*Work to be completed*.
Your output should consist solely of the lines from the one holding "oförglömlig händelse som" to the end of the records below, inclusive, reproduced exactly and free of pictures.
==== Provided records ====
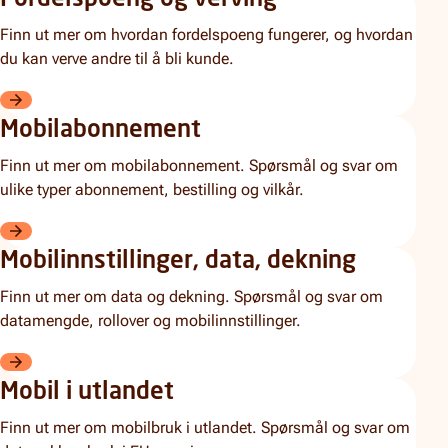
Fordelspoeng og verving
Finn ut mer om hvordan fordelspoeng fungerer, og hvordan
du kan verve andre til å bli kunde.
Fordelspoeng og verving
Mobilabonnement
Finn ut mer om mobilabonnement. Spørsmål og svar om
ulike typer abonnement, bestilling og vilkår.
Mobilabonnement
Mobilinnstillinger, data, dekning
Finn ut mer om data og dekning. Spørsmål og svar om
datamengde, rollover og mobilinnstillinger.
Mobilinnstillinger, data, dekning
Mobil i utlandet
Finn ut mer om mobilbruk i utlandet. Spørsmål og svar om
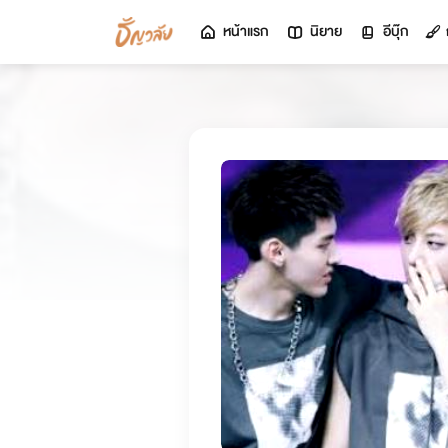
หน้าแรก
นิยาย
อีบุ๊ก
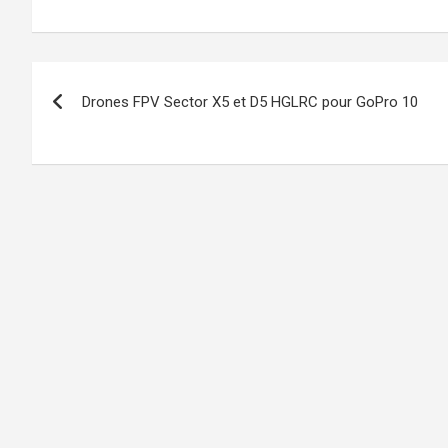
Navigation
Drones FPV Sector X5 et D5 HGLRC pour GoPro 10
de
l’article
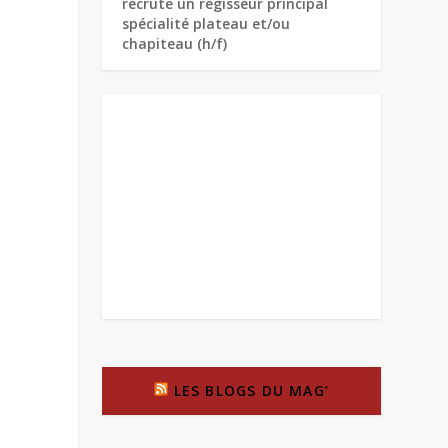
recrute un régisseur principal
spécialité plateau et/ou
chapiteau (h/f)
LES BLOGS DU MAG’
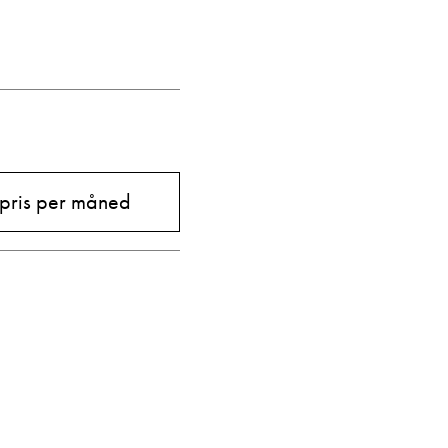
 pris per måned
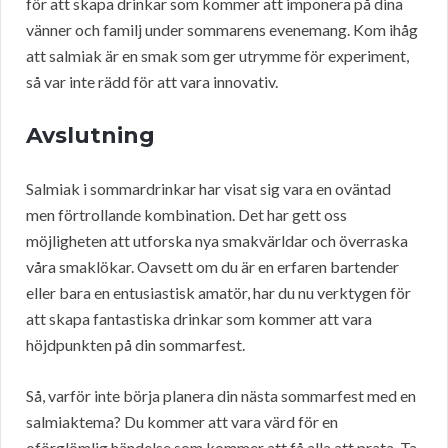
för att skapa drinkar som kommer att imponera på dina
vänner och familj under sommarens evenemang. Kom ihåg
att salmiak är en smak som ger utrymme för experiment,
så var inte rädd för att vara innovativ.
Avslutning
Salmiak i sommardrinkar har visat sig vara en oväntad
men förtrollande kombination. Det har gett oss
möjligheten att utforska nya smakvärldar och överraska
våra smaklökar. Oavsett om du är en erfaren bartender
eller bara en entusiastisk amatör, har du nu verktygen för
att skapa fantastiska drinkar som kommer att vara
höjdpunkten på din sommarfest.
Så, varför inte börja planera din nästa sommarfest med en
salmiaktema? Du kommer att vara värd för en
oförglömlig händelse som kommer att få alla att prata. Ta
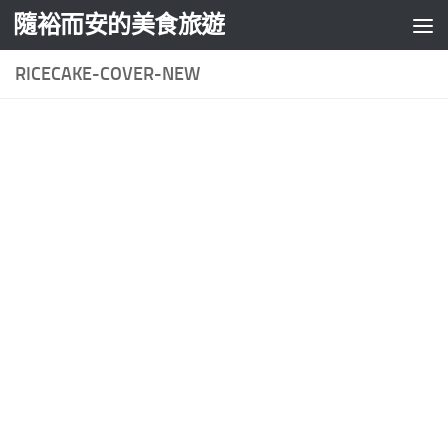
隨裕而安的美食旅遊
Skip to content
RICECAKE-COVER-NEW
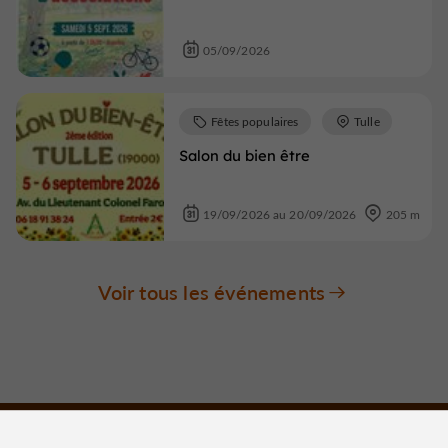
05/09/2026
Fêtes populaires
Tulle
Salon du bien être
19/09/2026 au 20/09/2026
205 m
Voir tous les événements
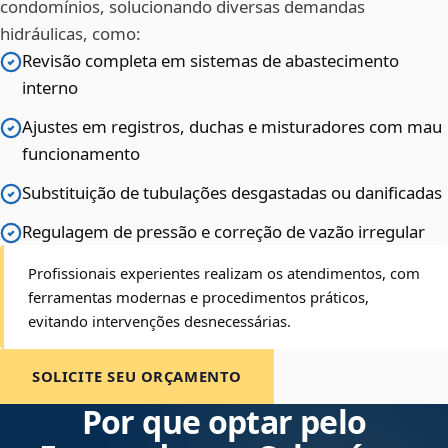
condomínios, solucionando diversas demandas
hidráulicas, como:
Revisão completa em sistemas de abastecimento
interno
Ajustes em registros, duchas e misturadores com mau
funcionamento
Substituição de tubulações desgastadas ou danificadas
Regulagem de pressão e correção de vazão irregular
Profissionais experientes realizam os atendimentos, com
ferramentas modernas e procedimentos práticos,
evitando intervenções desnecessárias.
SOLICITE SEU ORÇAMENTO
Por que optar pelo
====
*Exercise output*.
oförglömlig händelse som kommer att få alla att prata. Ta
隨裕而安的美食旅遊
Skip to content
RICECAKE-COVER-NEW
05/09/2026
Fêtes populaires
Tulle
Salon du bien être
19/09/2026 au 20/09/2026
205 m
Voir tous les événements
condomínios, solucionando diversas demandas
hidráulicas, como:
Revisão completa em sistemas de abastecimento
interno
Ajustes em registros, duchas e misturadores com mau
funcionamento
Substituição de tubulações desgastadas ou danificadas
Regulagem de pressão e correção de vazão irregular
Profissionais experientes realizam os atendimentos, com
ferramentas modernas e procedimentos práticos,
evitando intervenções desnecessárias.
SOLICITE SEU ORÇAMENTO
Por que optar pelo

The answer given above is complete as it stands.